== Dataset

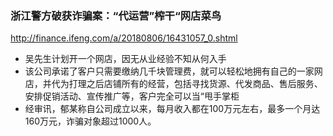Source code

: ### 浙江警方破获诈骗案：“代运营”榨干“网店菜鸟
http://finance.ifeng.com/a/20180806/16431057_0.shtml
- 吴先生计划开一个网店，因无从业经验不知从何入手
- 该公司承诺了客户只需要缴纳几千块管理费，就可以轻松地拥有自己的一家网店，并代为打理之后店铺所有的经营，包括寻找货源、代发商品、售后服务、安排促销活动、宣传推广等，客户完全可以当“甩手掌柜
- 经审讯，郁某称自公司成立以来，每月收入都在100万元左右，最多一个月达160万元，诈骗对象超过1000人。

====

● Activity
Only an exact, picture-free copy of the entries counts as the answer.

● The answer
Source code

: ### 浙江警方破获诈骗案：“代运营”榨干“网店菜鸟
http://finance.ifeng.com/a/20180806/16431057_0.shtml
- 吴先生计划开一个网店，因无从业经验不知从何入手
- 该公司承诺了客户只需要缴纳几千块管理费，就可以轻松地拥有自己的一家网店，并代为打理之后店铺所有的经营，包括寻找货源、代发商品、售后服务、安排促销活动、宣传推广等，客户完全可以当“甩手掌柜
- 经审讯，郁某称自公司成立以来，每月收入都在100万元左右，最多一个月达160万元，诈骗对象超过1000人。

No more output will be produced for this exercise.